Deutschland gehört zu den Staaten, die Iran mit politischen und wirtschaftlichen Anreizen zu einer ausschließlich zivilen Nutzung der Atomkraft bewegen wollen. Vor diesem Hintergrund werden auch immer weniger Hermesbürgschaften - staatliche Versicherungen für Exporte der deutschen Wirtschaft ins Ausland - vergeben. Laut Neugart betrug das Volumen der Neudeckungen 2004 noch weit mehr als zwei Milliarden Euro.

Im vergangenen Jahr waren es dagegen nur etwas mehr als 100 Millionen Euro. "Das ist etwas, was vor allem kleinen Firmen fehlt. Denn sie müssen erst einmal einen Kredit aufnehmen, um zu produzieren, wenn sie einen Auftrag erhalten haben", sagte der Referatsleiter.

Zudem würden zunehmend Ausfuhrgenehmigungen des Bundesamtes für Wirtschaft und Ausfuhrkontrolle (Bafa) verlangt. Diese seien eigentlich nur für Güter nötig, die sowohl zivil als auch militärisch genutzt werden könnten. "Mittlerweile gibt es Fälle, bei denen Banken und Zollämter für jedes Gut, das in Iran exportiert werden soll, eine Unbedenklichkeitserklärung der Bafa verlangen", sagte Neugart.

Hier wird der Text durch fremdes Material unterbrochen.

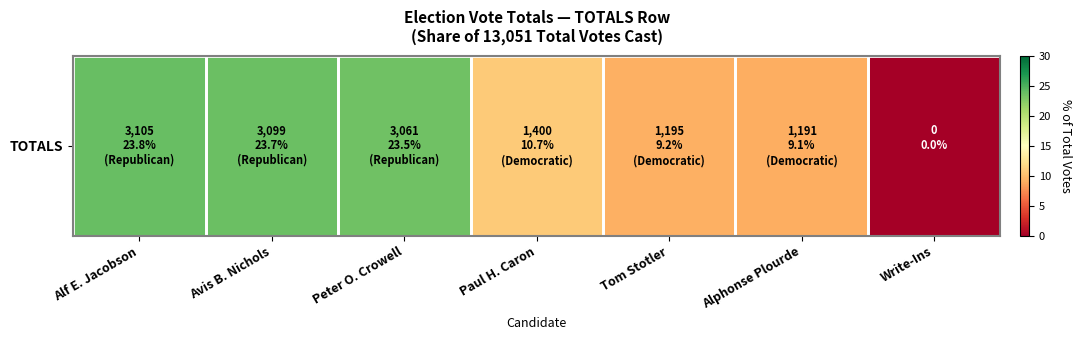

What is the sum of all values?

100.0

Die Bafa werde daher mit Anträgen überflutet. Schwierige Fälle landeten zudem beim interministeriellen Ausschuss der Bundesregierung. "Manche Firmen warten monatelang auf die Genehmigungen. Das kann im Extremfall zum Geschäftsverlust führen", sagte Neugart. "Wir hoffen auf politische Rahmenbedingungen gibt, in denen sich der Handel mit Iran normalisieren kann", sagte er.

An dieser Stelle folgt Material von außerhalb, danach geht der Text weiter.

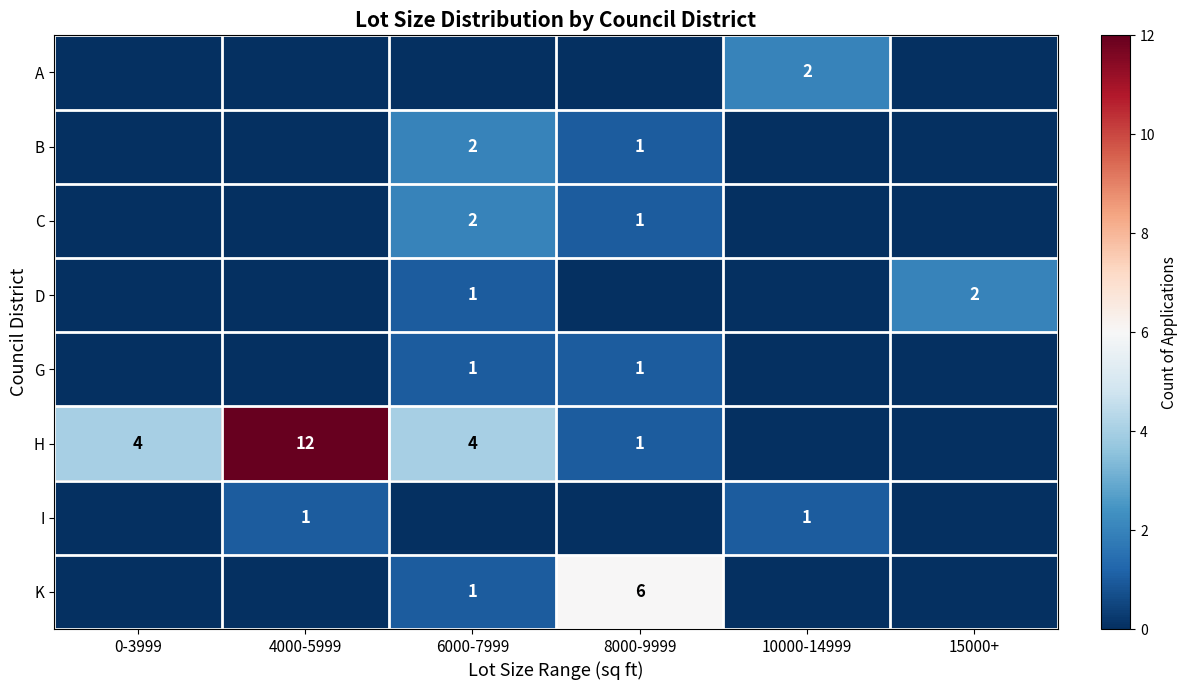

The H series shows 1 at 8000-9999. True or false?

True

Die von Deutschland verfolgten Handelserschwernisse gingen über die UN-Sanktionen gegen Iran hinaus. "Das birgt natürlich die Gefahren, dass diese Maßnahmen zu einer Marktverschiebung zu Ungunsten der deutschen Wirtschaft führen", sagte Neugart. So hätten China und Russland bei Exporten in Richtung Iran in den vergangenen Jahren deutlich aufgeholt. Wie sich die aktuellen Ereignisse in Teheran auf die deutsch-iranischen Handelsbeziehungen auswirkten, lasse sich heute noch nicht absehen.